Il additivi alimentariGli additivi alimentari sono tutto ciò che aggiungiamo agli alimenti per conservarli, dargli un bel colore o migliorarne il sapore. Tutti gli ingredienti che iniziano con la lettera E! Sono ovunque: nei dolci, nelle bibite, nei piatti pronti... e persino in alcuni alimenti che riteniamo "naturali". Ma a volte, il nostro corpo reagisce male a queste sostanze. Perché?
Gli additivi problematici più comuni
Ce ne sono migliaia, ma ecco alcuni esempi di additivi a cui il nostro organismo talvolta reagisce male:
- Glutammato (E621) Viene utilizzato per esaltare il sapore e può causare mal di testa o una sensazione di oppressione.
- Coloranti artificiali (E102, E110, E129, ecc.) Alcuni sono sospettati di aggravare l'iperattività dei bambini.
- Conservanti (da E200 a E299) Mantengono il cibo fresco più a lungo, ma possono anche irritare lo stomaco.
Perché alcune persone sono sensibili a determinati additivi?
Non tutti reagiscono allo stesso modo agli additivi. Alcuni li tollerano molto bene, mentre altri sviluppano reazioni quali mal di testa, eruzioni cutanee o problemi digestivi. Ma ciò che è interessante è che non è necessariamente l'additivo in sé ad essere pericolosoma piuttosto il modo in cui il nostro corpo lo interpreta. In pratica, è come se il nostro corpo ha commesso un errore e ha visto un "pericolo" che non esisteva..
Tossico o no?
Del pannello di alcuni 400 diversi additivi utilizzati nell'industria alimentareC'è assolutamente di tutto, dalle cose più innocue come il E300, acido ascorbicoche non è altro che vitamina Cad alcune cose davvero spiacevoli che sono sospettate di essere cancerogene.
La complessità deriva dal fatto che non esiste un legame diretto tra la tossicità di un additivo e la sua capacità di provocare una reazione di sensibilità.. In realtà, questa reattività è generata unicamente dall'interpretazione specifica che il corpo ha programmato in un determinato momento, il più delle volte a seguito di uno shock emotivo, a qualsiasi età.

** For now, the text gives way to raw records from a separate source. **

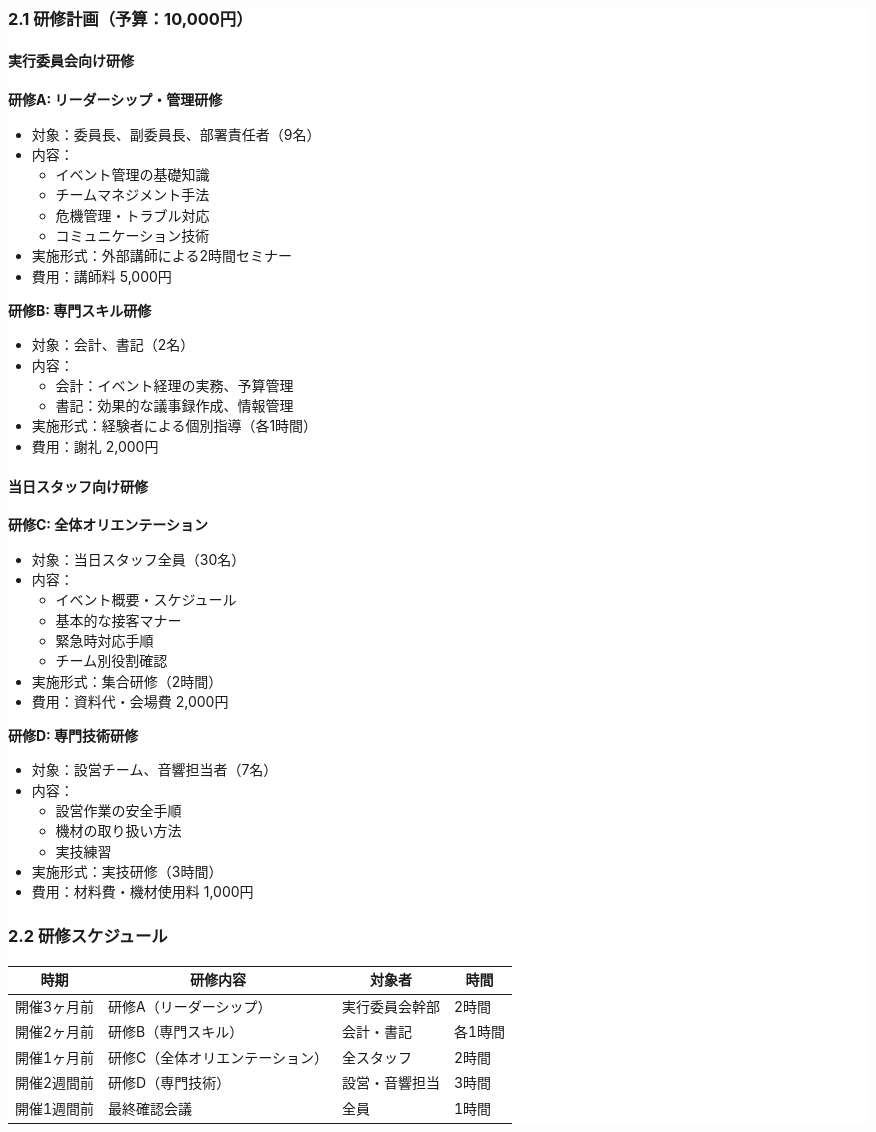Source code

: ### 2.1 研修計画（予算：10,000円）

#### 実行委員会向け研修
**研修A: リーダーシップ・管理研修**
- 対象：委員長、副委員長、部署責任者（9名）
- 内容：
  - イベント管理の基礎知識
  - チームマネジメント手法
  - 危機管理・トラブル対応
  - コミュニケーション技術
- 実施形式：外部講師による2時間セミナー
- 費用：講師料 5,000円

**研修B: 専門スキル研修**
- 対象：会計、書記（2名）
- 内容：
  - 会計：イベント経理の実務、予算管理
  - 書記：効果的な議事録作成、情報管理
- 実施形式：経験者による個別指導（各1時間）
- 費用：謝礼 2,000円

#### 当日スタッフ向け研修
**研修C: 全体オリエンテーション**
- 対象：当日スタッフ全員（30名）
- 内容：
  - イベント概要・スケジュール
  - 基本的な接客マナー
  - 緊急時対応手順
  - チーム別役割確認
- 実施形式：集合研修（2時間）
- 費用：資料代・会場費 2,000円

**研修D: 専門技術研修**
- 対象：設営チーム、音響担当者（7名）
- 内容：
  - 設営作業の安全手順
  - 機材の取り扱い方法
  - 実技練習
- 実施形式：実技研修（3時間）
- 費用：材料費・機材使用料 1,000円

### 2.2 研修スケジュール

| 時期 | 研修内容 | 対象者 | 時間 |
|------|----------|--------|------|
| 開催3ヶ月前 | 研修A（リーダーシップ） | 実行委員会幹部 | 2時間 |
| 開催2ヶ月前 | 研修B（専門スキル） | 会計・書記 | 各1時間 |
| 開催1ヶ月前 | 研修C（全体オリエンテーション） | 全スタッフ | 2時間 |
| 開催2週間前 | 研修D（専門技術） | 設営・音響担当 | 3時間 |
| 開催1週間前 | 最終確認会議 | 全員 | 1時間 |
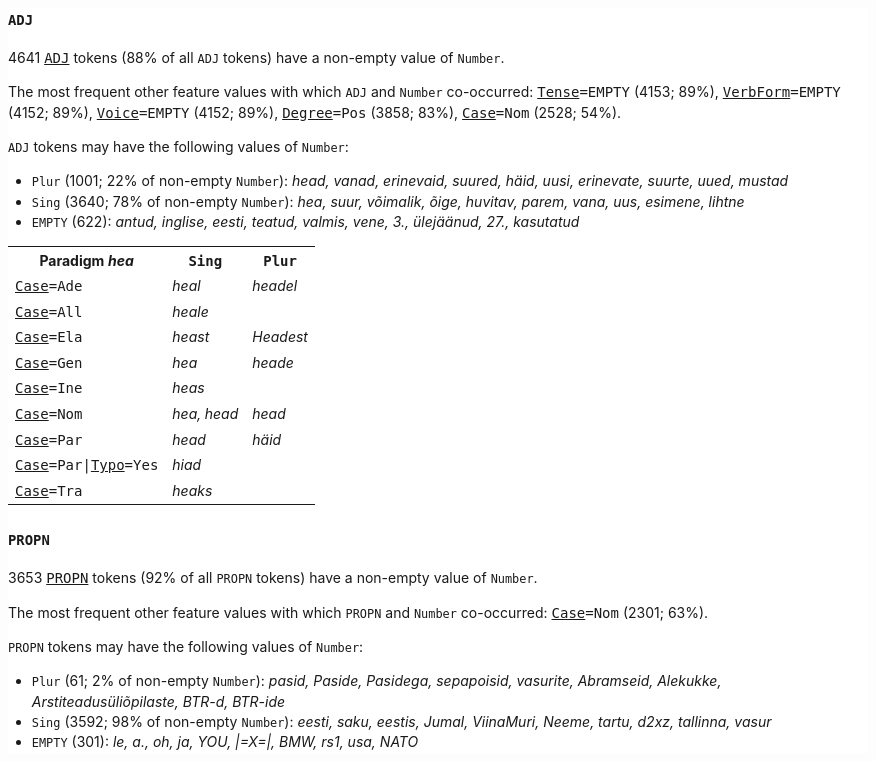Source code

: ### `ADJ`

4641 <tt><a href="et_ewt-pos-ADJ.html">ADJ</a></tt> tokens (88% of all `ADJ` tokens) have a non-empty value of `Number`.

The most frequent other feature values with which `ADJ` and `Number` co-occurred: <tt><a href="et_ewt-feat-Tense.html">Tense</a></tt><tt>=EMPTY</tt> (4153; 89%), <tt><a href="et_ewt-feat-VerbForm.html">VerbForm</a></tt><tt>=EMPTY</tt> (4152; 89%), <tt><a href="et_ewt-feat-Voice.html">Voice</a></tt><tt>=EMPTY</tt> (4152; 89%), <tt><a href="et_ewt-feat-Degree.html">Degree</a></tt><tt>=Pos</tt> (3858; 83%), <tt><a href="et_ewt-feat-Case.html">Case</a></tt><tt>=Nom</tt> (2528; 54%).

`ADJ` tokens may have the following values of `Number`:

* `Plur` (1001; 22% of non-empty `Number`): <em>head, vanad, erinevaid, suured, häid, uusi, erinevate, suurte, uued, mustad</em>
* `Sing` (3640; 78% of non-empty `Number`): <em>hea, suur, võimalik, õige, huvitav, parem, vana, uus, esimene, lihtne</em>
* `EMPTY` (622): <em>antud, inglise, eesti, teatud, valmis, vene, 3., ülejäänud, 27., kasutatud</em>

<table>
  <tr><th>Paradigm <i>hea</i></th><th><tt>Sing</tt></th><th><tt>Plur</tt></th></tr>
  <tr><td><tt><tt><a href="et_ewt-feat-Case.html">Case</a></tt><tt>=Ade</tt></tt></td><td><em>heal</em></td><td><em>headel</em></td></tr>
  <tr><td><tt><tt><a href="et_ewt-feat-Case.html">Case</a></tt><tt>=All</tt></tt></td><td><em>heale</em></td><td></td></tr>
  <tr><td><tt><tt><a href="et_ewt-feat-Case.html">Case</a></tt><tt>=Ela</tt></tt></td><td><em>heast</em></td><td><em>Headest</em></td></tr>
  <tr><td><tt><tt><a href="et_ewt-feat-Case.html">Case</a></tt><tt>=Gen</tt></tt></td><td><em>hea</em></td><td><em>heade</em></td></tr>
  <tr><td><tt><tt><a href="et_ewt-feat-Case.html">Case</a></tt><tt>=Ine</tt></tt></td><td><em>heas</em></td><td></td></tr>
  <tr><td><tt><tt><a href="et_ewt-feat-Case.html">Case</a></tt><tt>=Nom</tt></tt></td><td><em>hea, head</em></td><td><em>head</em></td></tr>
  <tr><td><tt><tt><a href="et_ewt-feat-Case.html">Case</a></tt><tt>=Par</tt></tt></td><td><em>head</em></td><td><em>häid</em></td></tr>
  <tr><td><tt><tt><a href="et_ewt-feat-Case.html">Case</a></tt><tt>=Par</tt>|<tt><a href="et_ewt-feat-Typo.html">Typo</a></tt><tt>=Yes</tt></tt></td><td><em>hiad</em></td><td></td></tr>
  <tr><td><tt><tt><a href="et_ewt-feat-Case.html">Case</a></tt><tt>=Tra</tt></tt></td><td><em>heaks</em></td><td></td></tr>
</table>

### `PROPN`

3653 <tt><a href="et_ewt-pos-PROPN.html">PROPN</a></tt> tokens (92% of all `PROPN` tokens) have a non-empty value of `Number`.

The most frequent other feature values with which `PROPN` and `Number` co-occurred: <tt><a href="et_ewt-feat-Case.html">Case</a></tt><tt>=Nom</tt> (2301; 63%).

`PROPN` tokens may have the following values of `Number`:

* `Plur` (61; 2% of non-empty `Number`): <em>pasid, Paside, Pasidega, sepapoisid, vasurite, Abramseid, Alekukke, Arstiteadusüliõpilaste, BTR-d, BTR-ide</em>
* `Sing` (3592; 98% of non-empty `Number`): <em>eesti, saku, eestis, Jumal, ViinaMuri, Neeme, tartu, d2xz, tallinna, vasur</em>
* `EMPTY` (301): <em>le, a., oh, ja, YOU, |=X=|, BMW, rs1, usa, NATO</em>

La tossicità di una sostanza non è quindi in alcun modo legata alla sua capacità di diventare un allergene migliore.. È perfettamente possibile essere allergici alle fragole, alle mele o al polline, che non sono in alcun modo tossici. Quindi o la logica si applica a tutto, o non si applica a nulla!
Nella ricerca degli additivi che causano reazioni di sensibilità, si darà quindi priorità a quelli più comunemente utilizzati piuttosto che a quelli più tossici.
Possiamo davvero "deprogrammare" un allergene?
La buona notizia è che è possibile aiutare il corpo a calmarsi di fronte a queste sostanze! Il metodo Lumen Care ha sviluppato un approccio originale basato sull'energia e sulla memoria dell'acqua. L'idea è semplice:
- Viene creata un'"impronta digitale" dell'additivo in questione in base a forma vibrante.
- Questa stampa è collocata in un capsula d'acqua codificata.
- Indossando questa capsula come un ciondolo, il corpo riceve gradualmente le informazioni e le impara a smettere di reagire in modo eccessivo.
Un approccio naturale e senza farmaci
Questo metodo si basa su principi ispirati alla memoria dell'acqua e alla radionicauno studio che lavora con ilEnergia remota. Questo permetterebbe al corpo di "reimparare" come riconoscere alcune sostanze come innocue e bloccare le reazioni eccessive.
E funziona?
Molte persone con sensibilità alimentari dicono di aver trovato conforto grazie a questo approccio. Anche i terapeuti si stanno formando su questo metodo per aiutare un numero ancora maggiore di persone.